Further, extended LOS can increase risk for HACs in more vulnerable patients, and may also result in “access block”—a situation in which patients requiring admission are forced to wait for more than eight hours in the emergency department due to lack of available inpatient beds (2). Access block occurs for approximately 8% of patients and perpetuates extended LOS; it is associated with nearly a day of increased LOS on average. The impact of prolonged LOS on health outcomes is especially pronounced in the ICU setting and is associated with greater incidence of adverse events for vulnerable patients, such as older adults. Elderly ICU patients generally require more resource-intensive treatment, and roughly 55% that experience a prolonged LOS die within six months of discharge (3). These patients also incur approximately seven times the cost of patients that do not experience a prolonged LOS (3).
A predictive model using synthetic data, "StayOptim AI", has been developed to evaluate patients' LOS based on a multitude of clinical and demographic data. This predicts LOS more accurately, improving healthcare facilities' ability to optimize care coordination and improve resource management.

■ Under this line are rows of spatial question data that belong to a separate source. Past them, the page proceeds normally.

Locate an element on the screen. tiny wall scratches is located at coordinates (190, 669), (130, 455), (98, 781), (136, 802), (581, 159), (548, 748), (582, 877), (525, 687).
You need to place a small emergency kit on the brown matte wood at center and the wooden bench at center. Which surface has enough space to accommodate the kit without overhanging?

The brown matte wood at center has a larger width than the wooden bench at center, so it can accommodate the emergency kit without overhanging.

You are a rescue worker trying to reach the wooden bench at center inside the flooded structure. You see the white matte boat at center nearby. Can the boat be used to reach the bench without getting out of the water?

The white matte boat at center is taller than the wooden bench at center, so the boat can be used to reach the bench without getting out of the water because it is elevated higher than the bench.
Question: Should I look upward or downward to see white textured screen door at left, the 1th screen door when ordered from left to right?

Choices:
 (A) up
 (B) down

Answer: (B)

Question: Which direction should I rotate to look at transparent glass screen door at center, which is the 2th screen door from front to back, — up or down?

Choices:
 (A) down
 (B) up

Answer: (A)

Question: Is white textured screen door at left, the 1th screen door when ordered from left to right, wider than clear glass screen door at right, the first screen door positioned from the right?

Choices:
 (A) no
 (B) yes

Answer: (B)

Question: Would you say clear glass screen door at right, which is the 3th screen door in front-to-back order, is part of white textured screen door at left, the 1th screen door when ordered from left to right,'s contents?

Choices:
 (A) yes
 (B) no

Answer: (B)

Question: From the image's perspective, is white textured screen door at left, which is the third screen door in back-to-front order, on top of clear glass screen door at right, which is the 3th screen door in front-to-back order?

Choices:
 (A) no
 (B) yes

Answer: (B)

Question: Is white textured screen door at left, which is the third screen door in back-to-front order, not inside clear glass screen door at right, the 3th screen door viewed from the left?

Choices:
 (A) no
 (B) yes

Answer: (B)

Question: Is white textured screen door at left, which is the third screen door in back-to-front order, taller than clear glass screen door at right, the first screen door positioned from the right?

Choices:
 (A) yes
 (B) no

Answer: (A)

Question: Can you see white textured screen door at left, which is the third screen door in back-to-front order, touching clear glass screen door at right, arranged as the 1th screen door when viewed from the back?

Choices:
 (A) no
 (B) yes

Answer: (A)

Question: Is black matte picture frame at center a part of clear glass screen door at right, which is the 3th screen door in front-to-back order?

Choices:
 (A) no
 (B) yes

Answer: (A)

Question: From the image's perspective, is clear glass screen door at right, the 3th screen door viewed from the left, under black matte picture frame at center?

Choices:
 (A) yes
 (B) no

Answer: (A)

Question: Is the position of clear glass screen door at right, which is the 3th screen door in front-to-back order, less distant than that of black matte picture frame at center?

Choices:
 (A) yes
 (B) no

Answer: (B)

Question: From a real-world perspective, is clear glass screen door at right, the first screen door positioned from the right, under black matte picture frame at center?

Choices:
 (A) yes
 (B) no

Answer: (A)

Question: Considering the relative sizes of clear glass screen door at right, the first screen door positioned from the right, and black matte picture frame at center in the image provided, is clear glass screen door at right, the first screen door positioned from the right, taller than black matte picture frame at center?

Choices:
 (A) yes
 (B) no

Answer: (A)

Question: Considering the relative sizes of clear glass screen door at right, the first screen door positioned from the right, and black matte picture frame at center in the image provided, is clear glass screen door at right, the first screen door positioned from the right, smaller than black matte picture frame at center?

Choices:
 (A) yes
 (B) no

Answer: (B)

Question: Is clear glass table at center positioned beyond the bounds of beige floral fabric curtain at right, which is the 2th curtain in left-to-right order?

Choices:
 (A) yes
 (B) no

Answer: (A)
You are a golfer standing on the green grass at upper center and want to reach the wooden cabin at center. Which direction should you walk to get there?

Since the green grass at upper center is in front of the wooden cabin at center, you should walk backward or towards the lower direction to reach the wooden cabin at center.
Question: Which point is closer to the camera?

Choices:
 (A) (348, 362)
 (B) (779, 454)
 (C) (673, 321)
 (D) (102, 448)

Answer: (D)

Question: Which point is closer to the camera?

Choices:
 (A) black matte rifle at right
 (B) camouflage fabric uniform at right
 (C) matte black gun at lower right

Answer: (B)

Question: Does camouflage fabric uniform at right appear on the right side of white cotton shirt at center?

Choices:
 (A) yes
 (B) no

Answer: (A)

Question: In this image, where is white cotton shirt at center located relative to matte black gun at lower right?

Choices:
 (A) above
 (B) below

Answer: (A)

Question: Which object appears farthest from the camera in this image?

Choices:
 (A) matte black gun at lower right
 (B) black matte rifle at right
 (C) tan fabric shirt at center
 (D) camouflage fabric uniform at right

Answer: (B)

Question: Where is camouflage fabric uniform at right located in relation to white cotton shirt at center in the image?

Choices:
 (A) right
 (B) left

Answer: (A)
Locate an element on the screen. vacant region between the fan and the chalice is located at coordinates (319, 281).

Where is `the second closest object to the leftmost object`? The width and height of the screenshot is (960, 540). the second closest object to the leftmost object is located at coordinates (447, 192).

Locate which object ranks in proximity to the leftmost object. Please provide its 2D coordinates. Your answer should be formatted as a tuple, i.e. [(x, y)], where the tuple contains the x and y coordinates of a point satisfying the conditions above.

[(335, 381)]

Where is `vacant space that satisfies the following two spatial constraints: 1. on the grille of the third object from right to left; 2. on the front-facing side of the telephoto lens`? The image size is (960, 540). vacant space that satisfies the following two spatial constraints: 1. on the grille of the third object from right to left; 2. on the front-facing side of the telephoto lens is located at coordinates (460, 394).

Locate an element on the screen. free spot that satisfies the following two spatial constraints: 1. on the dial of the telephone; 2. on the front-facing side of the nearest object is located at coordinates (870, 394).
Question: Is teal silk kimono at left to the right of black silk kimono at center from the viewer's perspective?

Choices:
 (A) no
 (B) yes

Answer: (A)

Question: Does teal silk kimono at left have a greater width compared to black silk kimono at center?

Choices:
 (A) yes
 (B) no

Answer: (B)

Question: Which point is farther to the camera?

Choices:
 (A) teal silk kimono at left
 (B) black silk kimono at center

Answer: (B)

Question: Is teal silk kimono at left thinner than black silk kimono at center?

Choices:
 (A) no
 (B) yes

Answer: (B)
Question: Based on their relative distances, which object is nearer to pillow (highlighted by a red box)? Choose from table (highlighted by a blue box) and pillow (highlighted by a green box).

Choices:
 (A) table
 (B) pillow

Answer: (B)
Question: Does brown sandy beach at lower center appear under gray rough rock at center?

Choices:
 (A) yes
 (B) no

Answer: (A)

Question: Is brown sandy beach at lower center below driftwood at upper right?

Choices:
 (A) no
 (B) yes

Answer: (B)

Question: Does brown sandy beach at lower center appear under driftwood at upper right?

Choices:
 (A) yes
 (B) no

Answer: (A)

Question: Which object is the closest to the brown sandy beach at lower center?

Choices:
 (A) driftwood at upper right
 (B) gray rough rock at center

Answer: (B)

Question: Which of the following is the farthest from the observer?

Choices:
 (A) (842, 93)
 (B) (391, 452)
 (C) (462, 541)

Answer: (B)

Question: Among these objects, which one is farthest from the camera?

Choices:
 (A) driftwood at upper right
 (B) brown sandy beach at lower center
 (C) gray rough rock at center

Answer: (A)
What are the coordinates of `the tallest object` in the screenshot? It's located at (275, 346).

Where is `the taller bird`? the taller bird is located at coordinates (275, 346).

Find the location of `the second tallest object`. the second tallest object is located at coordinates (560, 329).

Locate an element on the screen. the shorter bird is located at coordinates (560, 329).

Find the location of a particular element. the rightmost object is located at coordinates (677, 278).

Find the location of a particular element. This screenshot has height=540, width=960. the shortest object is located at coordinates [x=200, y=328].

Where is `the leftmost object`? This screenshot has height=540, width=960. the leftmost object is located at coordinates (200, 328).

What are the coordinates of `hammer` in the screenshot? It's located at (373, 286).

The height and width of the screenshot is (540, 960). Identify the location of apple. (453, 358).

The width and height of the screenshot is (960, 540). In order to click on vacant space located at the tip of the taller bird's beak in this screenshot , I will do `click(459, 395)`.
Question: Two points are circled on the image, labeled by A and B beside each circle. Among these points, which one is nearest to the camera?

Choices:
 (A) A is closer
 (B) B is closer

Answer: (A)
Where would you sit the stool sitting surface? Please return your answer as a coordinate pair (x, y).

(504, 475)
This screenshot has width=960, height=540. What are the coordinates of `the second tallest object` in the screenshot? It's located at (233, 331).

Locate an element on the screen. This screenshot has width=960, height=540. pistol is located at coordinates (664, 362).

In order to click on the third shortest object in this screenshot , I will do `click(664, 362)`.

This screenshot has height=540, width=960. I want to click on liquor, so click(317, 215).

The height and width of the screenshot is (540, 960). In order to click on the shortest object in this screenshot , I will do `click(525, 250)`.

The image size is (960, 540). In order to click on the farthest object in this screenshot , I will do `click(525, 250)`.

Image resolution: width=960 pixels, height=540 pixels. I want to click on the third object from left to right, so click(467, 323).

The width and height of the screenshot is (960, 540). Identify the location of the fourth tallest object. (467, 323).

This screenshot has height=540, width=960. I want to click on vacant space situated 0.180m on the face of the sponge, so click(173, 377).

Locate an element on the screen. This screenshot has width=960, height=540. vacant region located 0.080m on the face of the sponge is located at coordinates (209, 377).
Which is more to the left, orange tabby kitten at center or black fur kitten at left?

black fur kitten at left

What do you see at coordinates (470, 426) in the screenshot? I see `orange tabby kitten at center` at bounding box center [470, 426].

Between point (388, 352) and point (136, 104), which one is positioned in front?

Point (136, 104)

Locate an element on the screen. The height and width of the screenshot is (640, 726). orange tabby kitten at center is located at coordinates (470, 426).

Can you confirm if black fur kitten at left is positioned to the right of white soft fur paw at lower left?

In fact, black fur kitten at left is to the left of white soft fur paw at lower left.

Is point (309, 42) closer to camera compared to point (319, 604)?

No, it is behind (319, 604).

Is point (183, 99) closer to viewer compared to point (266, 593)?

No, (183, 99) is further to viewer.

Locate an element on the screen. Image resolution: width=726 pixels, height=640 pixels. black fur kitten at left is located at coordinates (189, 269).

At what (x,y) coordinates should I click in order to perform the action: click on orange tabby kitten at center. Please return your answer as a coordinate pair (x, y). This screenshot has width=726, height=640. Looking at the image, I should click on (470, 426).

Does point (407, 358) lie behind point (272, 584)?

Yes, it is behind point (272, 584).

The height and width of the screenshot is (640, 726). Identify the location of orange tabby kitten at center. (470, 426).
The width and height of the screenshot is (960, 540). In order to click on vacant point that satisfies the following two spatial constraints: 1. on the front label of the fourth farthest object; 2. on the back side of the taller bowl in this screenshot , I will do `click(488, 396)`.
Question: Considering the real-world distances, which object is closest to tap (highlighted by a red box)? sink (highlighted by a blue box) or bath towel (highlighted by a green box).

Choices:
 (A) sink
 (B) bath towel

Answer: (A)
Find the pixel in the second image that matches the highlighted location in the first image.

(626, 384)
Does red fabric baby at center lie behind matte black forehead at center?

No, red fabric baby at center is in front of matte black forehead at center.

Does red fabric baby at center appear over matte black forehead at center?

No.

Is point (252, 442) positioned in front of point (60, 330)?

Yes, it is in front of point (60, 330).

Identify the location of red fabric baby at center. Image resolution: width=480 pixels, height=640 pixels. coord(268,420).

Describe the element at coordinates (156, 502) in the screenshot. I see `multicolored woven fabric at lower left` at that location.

The synthetic data set simulating patient admissions was constructed using insights from medical studies and healthcare analytics. Resources such as the statistical report by Freeman et al. (1) provide an overview of variations in hospital stay, while Bashkin et al. (2) examine organizational factors that affect LOS, and Abd-Elrazek et al. (3) contribute predictions based on general admission characteristics. These enabled the selection of model variables and ensured realistic prediction capabilities.